**Work to be completed**
The required output is every entry, printed exactly as written.

══ Extracted entries ══

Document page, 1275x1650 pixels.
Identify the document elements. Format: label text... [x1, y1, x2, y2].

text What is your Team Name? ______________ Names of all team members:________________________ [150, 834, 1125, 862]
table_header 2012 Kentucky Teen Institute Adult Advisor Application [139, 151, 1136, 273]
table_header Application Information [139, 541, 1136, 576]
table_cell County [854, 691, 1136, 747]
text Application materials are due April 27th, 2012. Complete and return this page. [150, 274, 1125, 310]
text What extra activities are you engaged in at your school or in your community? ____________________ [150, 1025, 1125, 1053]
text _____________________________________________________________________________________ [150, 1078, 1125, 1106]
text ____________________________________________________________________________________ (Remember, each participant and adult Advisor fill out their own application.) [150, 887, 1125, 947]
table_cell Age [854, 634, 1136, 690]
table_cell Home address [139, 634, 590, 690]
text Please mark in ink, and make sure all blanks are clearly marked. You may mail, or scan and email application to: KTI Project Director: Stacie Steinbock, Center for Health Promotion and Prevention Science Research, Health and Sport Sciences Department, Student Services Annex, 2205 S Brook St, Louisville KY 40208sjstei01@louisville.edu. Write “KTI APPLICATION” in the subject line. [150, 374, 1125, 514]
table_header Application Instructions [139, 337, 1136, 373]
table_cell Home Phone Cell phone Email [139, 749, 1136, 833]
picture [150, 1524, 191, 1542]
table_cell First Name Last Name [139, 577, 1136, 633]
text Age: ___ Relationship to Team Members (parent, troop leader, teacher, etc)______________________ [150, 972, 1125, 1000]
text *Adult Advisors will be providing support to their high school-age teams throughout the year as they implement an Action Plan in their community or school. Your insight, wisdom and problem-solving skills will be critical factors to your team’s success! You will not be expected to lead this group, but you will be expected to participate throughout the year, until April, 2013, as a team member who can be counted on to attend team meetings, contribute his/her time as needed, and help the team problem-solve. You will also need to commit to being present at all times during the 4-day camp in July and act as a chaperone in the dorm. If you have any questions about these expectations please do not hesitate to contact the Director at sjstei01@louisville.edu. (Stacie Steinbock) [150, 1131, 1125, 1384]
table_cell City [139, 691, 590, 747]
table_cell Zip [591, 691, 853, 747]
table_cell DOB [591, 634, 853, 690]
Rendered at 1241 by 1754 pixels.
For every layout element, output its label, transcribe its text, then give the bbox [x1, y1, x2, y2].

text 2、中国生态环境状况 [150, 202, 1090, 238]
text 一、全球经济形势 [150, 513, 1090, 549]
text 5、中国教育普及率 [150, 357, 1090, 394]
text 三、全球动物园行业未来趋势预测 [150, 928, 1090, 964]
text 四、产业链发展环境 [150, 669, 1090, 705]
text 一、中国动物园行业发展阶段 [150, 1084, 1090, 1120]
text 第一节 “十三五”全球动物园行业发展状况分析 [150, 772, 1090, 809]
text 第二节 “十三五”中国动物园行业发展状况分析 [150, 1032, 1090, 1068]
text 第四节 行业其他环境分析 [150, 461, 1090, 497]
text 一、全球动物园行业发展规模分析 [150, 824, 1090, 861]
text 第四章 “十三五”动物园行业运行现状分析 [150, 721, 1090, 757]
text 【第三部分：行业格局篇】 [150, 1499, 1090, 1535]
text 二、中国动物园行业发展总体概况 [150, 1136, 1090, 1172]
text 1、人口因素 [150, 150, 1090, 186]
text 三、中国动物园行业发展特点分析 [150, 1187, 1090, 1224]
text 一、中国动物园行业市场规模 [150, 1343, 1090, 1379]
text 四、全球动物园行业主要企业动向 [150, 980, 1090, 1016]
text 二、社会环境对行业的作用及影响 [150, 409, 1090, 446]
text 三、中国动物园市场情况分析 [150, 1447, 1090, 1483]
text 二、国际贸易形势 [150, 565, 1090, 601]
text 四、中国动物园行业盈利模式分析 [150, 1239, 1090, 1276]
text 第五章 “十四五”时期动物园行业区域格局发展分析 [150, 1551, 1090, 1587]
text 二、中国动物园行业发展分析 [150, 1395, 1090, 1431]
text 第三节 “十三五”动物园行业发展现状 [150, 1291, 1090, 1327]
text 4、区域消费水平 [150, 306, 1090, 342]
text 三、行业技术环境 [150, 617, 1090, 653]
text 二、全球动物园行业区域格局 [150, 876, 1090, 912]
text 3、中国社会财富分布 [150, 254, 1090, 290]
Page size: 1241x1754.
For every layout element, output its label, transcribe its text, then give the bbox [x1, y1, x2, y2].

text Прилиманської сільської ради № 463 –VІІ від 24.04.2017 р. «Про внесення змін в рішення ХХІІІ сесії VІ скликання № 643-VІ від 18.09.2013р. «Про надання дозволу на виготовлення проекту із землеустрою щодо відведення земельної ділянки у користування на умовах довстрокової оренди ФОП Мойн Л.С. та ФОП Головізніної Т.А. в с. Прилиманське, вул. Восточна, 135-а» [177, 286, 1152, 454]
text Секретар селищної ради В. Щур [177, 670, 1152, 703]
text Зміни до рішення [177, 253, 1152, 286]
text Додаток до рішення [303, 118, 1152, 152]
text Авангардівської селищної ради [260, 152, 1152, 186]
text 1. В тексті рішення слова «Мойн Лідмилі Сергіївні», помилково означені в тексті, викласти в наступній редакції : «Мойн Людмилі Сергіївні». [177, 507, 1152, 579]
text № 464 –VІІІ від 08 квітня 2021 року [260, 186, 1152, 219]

═══

**Reply**
Document page, 1275x1650 pixels.
Identify the document elements. Format: label text... [x1, y1, x2, y2].

text What is your Team Name? ______________ Names of all team members:________________________ [150, 834, 1125, 862]
table_header 2012 Kentucky Teen Institute Adult Advisor Application [139, 151, 1136, 273]
table_header Application Information [139, 541, 1136, 576]
table_cell County [854, 691, 1136, 747]
text Application materials are due April 27th, 2012. Complete and return this page. [150, 274, 1125, 310]
text What extra activities are you engaged in at your school or in your community? ____________________ [150, 1025, 1125, 1053]
text _____________________________________________________________________________________ [150, 1078, 1125, 1106]
text ____________________________________________________________________________________ (Remember, each participant and adult Advisor fill out their own application.) [150, 887, 1125, 947]
table_cell Age [854, 634, 1136, 690]
table_cell Home address [139, 634, 590, 690]
text Please mark in ink, and make sure all blanks are clearly marked. You may mail, or scan and email application to: KTI Project Director: Stacie Steinbock, Center for Health Promotion and Prevention Science Research, Health and Sport Sciences Department, Student Services Annex, 2205 S Brook St, Louisville KY 40208sjstei01@louisville.edu. Write “KTI APPLICATION” in the subject line. [150, 374, 1125, 514]
table_header Application Instructions [139, 337, 1136, 373]
table_cell Home Phone Cell phone Email [139, 749, 1136, 833]
picture [150, 1524, 191, 1542]
table_cell First Name Last Name [139, 577, 1136, 633]
text Age: ___ Relationship to Team Members (parent, troop leader, teacher, etc)______________________ [150, 972, 1125, 1000]
text *Adult Advisors will be providing support to their high school-age teams throughout the year as they implement an Action Plan in their community or school. Your insight, wisdom and problem-solving skills will be critical factors to your team’s success! You will not be expected to lead this group, but you will be expected to participate throughout the year, until April, 2013, as a team member who can be counted on to attend team meetings, contribute his/her time as needed, and help the team problem-solve. You will also need to commit to being present at all times during the 4-day camp in July and act as a chaperone in the dorm. If you have any questions about these expectations please do not hesitate to contact the Director at sjstei01@louisville.edu. (Stacie Steinbock) [150, 1131, 1125, 1384]
table_cell City [139, 691, 590, 747]
table_cell Zip [591, 691, 853, 747]
table_cell DOB [591, 634, 853, 690]
Rendered at 1241 by 1754 pixels.
For every layout element, output its label, transcribe its text, then give the bbox [x1, y1, x2, y2].

text 2、中国生态环境状况 [150, 202, 1090, 238]
text 一、全球经济形势 [150, 513, 1090, 549]
text 5、中国教育普及率 [150, 357, 1090, 394]
text 三、全球动物园行业未来趋势预测 [150, 928, 1090, 964]
text 四、产业链发展环境 [150, 669, 1090, 705]
text 一、中国动物园行业发展阶段 [150, 1084, 1090, 1120]
text 第一节 “十三五”全球动物园行业发展状况分析 [150, 772, 1090, 809]
text 第二节 “十三五”中国动物园行业发展状况分析 [150, 1032, 1090, 1068]
text 第四节 行业其他环境分析 [150, 461, 1090, 497]
text 一、全球动物园行业发展规模分析 [150, 824, 1090, 861]
text 第四章 “十三五”动物园行业运行现状分析 [150, 721, 1090, 757]
text 【第三部分：行业格局篇】 [150, 1499, 1090, 1535]
text 二、中国动物园行业发展总体概况 [150, 1136, 1090, 1172]
text 1、人口因素 [150, 150, 1090, 186]
text 三、中国动物园行业发展特点分析 [150, 1187, 1090, 1224]
text 一、中国动物园行业市场规模 [150, 1343, 1090, 1379]
text 四、全球动物园行业主要企业动向 [150, 980, 1090, 1016]
text 二、社会环境对行业的作用及影响 [150, 409, 1090, 446]
text 三、中国动物园市场情况分析 [150, 1447, 1090, 1483]
text 二、国际贸易形势 [150, 565, 1090, 601]
text 四、中国动物园行业盈利模式分析 [150, 1239, 1090, 1276]
text 第五章 “十四五”时期动物园行业区域格局发展分析 [150, 1551, 1090, 1587]
text 二、中国动物园行业发展分析 [150, 1395, 1090, 1431]
text 第三节 “十三五”动物园行业发展现状 [150, 1291, 1090, 1327]
text 4、区域消费水平 [150, 306, 1090, 342]
text 三、行业技术环境 [150, 617, 1090, 653]
text 二、全球动物园行业区域格局 [150, 876, 1090, 912]
text 3、中国社会财富分布 [150, 254, 1090, 290]
Page size: 1241x1754.
For every layout element, output its label, transcribe its text, then give the bbox [x1, y1, x2, y2].

text Прилиманської сільської ради № 463 –VІІ від 24.04.2017 р. «Про внесення змін в рішення ХХІІІ сесії VІ скликання № 643-VІ від 18.09.2013р. «Про надання дозволу на виготовлення проекту із землеустрою щодо відведення земельної ділянки у користування на умовах довстрокової оренди ФОП Мойн Л.С. та ФОП Головізніної Т.А. в с. Прилиманське, вул. Восточна, 135-а» [177, 286, 1152, 454]
text Секретар селищної ради В. Щур [177, 670, 1152, 703]
text Зміни до рішення [177, 253, 1152, 286]
text Додаток до рішення [303, 118, 1152, 152]
text Авангардівської селищної ради [260, 152, 1152, 186]
text 1. В тексті рішення слова «Мойн Лідмилі Сергіївні», помилково означені в тексті, викласти в наступній редакції : «Мойн Людмилі Сергіївні». [177, 507, 1152, 579]
text № 464 –VІІІ від 08 квітня 2021 року [260, 186, 1152, 219]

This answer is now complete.